Adding to the unusual atmosphere are all the tour buses. The DMZ in recent years has become a commercial enterprise. The stretch of DMZ near Seoul is dotted with museums, full-scale models of the joint security area, deserted train stations, shrines to the dream of eventual unification, and observatories with high-powered telescopes that magnify the world on the other side, including "propaganda village," an empty town in North Korea where speakers blast praises to Kim six hours a day.

Imjingak, a border town built for refugees from the war, is one not-so-subtle tourist haven. Buses lumber past a soaring concrete monument to 17 South Korean diplomats blown up in Rangoon in 1983, an act often thought to be Kim's first major operation. They park next to "freedom bridge," where 13,000 Korean POWs returned home after the war. A few yards away is an amusement park with a Ferris wheel and a carousel in Candyland colors. Giggling Japanese teens wearing platform shoes snap photos and cruise through a souvenir shop peddling binoculars, toy guns, and Arnold Palmer golf towels. Published regulations at the DMZ rule out tank tops, sandals, military garb, shorts, or anything tight fitting. "Untidy hair" is out, so is denim - though if the rules were kept, half the tourists would be turned back.

Less than a mile north lies the "third infiltration tunnel." Visitors don white plastic helmets and descend 1,000 feet below the surface on a cramped tram to a dripping wet cavity bored out by the North and discovered by the South in 1978. The North is thought to have dug 20 tunnels under the DMZ capable of sending thousands of commandos per hour into the South; so far only four tunnels have been found. Upstairs, a new museum at Tunnel 3 features a DMZ panorama with life-sized soldiers peering through nettles on a spy mission, as stuffed deer, otters, and other wildlife surround them.

Indeed, the ecosystem has long been a way to see the bright side of things in the DMZ. The zone is a verdant natural wildlife preserve, a refuge for the rare red-crowned Manchurian cranes. "If the flowers and birds can live in harmony in the DMZ," a multimedia film asks touchingly, "Why can't we?" A Korean War photo essay on the wall just outside the museum theater offers an indirectly more pessimistic answer, with one panel reading, "Finally, after 765 talks between the North and South, an armistice was signed."

DMZ facts

Dimensions

• 151 miles long and two-and-half-miles wide (on average)

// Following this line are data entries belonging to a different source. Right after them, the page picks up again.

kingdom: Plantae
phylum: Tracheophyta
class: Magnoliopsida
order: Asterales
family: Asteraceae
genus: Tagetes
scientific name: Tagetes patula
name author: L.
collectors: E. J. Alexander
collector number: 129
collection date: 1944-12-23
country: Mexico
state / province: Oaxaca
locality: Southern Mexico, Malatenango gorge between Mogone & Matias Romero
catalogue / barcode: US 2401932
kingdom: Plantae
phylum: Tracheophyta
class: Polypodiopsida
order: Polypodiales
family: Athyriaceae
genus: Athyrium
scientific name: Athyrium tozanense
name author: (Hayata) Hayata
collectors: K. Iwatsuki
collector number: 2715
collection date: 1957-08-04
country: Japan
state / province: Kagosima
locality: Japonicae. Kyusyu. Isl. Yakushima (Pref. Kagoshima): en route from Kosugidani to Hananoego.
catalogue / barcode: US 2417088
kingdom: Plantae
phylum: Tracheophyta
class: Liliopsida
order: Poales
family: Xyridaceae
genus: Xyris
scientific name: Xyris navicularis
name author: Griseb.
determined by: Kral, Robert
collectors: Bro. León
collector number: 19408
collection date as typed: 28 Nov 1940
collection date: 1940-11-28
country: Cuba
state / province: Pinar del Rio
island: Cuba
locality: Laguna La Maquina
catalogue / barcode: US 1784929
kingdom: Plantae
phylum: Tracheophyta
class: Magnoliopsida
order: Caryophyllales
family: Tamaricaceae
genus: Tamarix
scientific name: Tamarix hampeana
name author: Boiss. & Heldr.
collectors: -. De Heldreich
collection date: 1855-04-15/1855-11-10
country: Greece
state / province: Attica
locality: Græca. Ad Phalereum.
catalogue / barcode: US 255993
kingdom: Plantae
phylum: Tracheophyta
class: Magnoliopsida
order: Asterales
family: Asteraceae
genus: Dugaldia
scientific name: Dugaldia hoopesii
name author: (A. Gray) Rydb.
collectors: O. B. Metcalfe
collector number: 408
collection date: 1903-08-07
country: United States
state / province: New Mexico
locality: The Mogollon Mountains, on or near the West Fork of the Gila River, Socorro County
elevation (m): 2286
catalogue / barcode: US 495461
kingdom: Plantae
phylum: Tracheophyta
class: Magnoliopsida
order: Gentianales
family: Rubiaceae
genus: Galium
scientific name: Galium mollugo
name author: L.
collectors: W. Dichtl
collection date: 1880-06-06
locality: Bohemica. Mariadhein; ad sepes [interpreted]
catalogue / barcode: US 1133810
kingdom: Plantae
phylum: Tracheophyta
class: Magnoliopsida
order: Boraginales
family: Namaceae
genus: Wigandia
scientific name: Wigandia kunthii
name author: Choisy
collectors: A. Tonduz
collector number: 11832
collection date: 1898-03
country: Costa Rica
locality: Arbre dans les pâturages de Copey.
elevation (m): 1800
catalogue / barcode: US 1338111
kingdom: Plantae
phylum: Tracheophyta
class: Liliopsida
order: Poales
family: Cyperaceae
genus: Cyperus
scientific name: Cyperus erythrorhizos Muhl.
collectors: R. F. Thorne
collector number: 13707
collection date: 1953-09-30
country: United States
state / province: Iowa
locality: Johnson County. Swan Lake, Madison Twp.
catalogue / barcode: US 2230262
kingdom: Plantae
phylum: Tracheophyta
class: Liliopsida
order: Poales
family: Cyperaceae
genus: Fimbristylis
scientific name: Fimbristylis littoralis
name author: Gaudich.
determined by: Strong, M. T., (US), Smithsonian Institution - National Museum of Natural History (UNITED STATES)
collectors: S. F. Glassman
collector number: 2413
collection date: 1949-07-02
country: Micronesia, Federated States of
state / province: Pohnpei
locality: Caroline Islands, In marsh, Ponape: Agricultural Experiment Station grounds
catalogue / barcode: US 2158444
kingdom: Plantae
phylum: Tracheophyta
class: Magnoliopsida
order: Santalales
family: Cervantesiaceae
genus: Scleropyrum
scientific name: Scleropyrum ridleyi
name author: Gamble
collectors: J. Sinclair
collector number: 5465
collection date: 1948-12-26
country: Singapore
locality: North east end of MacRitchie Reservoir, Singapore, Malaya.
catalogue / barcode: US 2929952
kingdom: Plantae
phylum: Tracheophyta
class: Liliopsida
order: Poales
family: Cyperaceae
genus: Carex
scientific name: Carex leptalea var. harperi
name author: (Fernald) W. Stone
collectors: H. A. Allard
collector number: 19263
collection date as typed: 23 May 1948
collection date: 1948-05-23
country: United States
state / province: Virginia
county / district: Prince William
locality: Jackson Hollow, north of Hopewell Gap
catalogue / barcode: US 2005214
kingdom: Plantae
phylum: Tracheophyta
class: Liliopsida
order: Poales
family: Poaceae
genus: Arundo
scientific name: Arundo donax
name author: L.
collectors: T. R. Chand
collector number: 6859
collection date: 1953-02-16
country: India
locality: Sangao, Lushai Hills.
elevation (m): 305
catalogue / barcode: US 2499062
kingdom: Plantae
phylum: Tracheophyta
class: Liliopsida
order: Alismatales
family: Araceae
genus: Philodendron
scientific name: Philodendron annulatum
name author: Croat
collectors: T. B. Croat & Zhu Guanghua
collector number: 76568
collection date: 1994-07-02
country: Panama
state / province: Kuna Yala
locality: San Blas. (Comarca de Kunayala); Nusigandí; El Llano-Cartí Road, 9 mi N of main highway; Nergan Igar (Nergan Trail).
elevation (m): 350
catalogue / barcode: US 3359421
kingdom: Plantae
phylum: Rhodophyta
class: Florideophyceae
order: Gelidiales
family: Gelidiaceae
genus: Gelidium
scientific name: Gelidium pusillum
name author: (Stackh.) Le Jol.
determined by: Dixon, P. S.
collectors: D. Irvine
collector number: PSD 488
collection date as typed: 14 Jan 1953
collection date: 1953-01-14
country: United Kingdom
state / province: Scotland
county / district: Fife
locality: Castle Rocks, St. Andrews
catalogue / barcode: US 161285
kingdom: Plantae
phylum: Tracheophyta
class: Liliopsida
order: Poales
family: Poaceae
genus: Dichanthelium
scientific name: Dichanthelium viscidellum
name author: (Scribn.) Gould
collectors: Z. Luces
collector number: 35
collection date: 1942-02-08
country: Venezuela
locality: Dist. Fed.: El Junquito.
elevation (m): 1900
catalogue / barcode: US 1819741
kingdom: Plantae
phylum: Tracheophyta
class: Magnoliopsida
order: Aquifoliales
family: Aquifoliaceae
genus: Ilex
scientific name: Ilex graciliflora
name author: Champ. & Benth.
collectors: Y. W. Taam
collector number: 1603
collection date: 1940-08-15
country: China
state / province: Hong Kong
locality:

• Encompasses about 5 percent of the Korean peninsula.

Troops along DMZ

• 37,000 Americans

• 600,000 South Korean soldiers and 1,024 police who man 114 guard posts

• 1 million North Koreans

Landmarks

• World's tallest flagpole (525 ft.) on North Korean side.

• Two "unification" villages. Inhabitants of the South Korean village, Tao Song Dong, are required to be either original residents or direct descendants of the villagers who resided there at the time the armistice was signed in 1953.

Hostilities

• More than 50 military incidents along DMZ and the coast since 1953 have left 677 dead, including 62 Americans.

Nature Haven

• Undisturbed by people, endangered cranes, deer, tigers, and leopards thrive.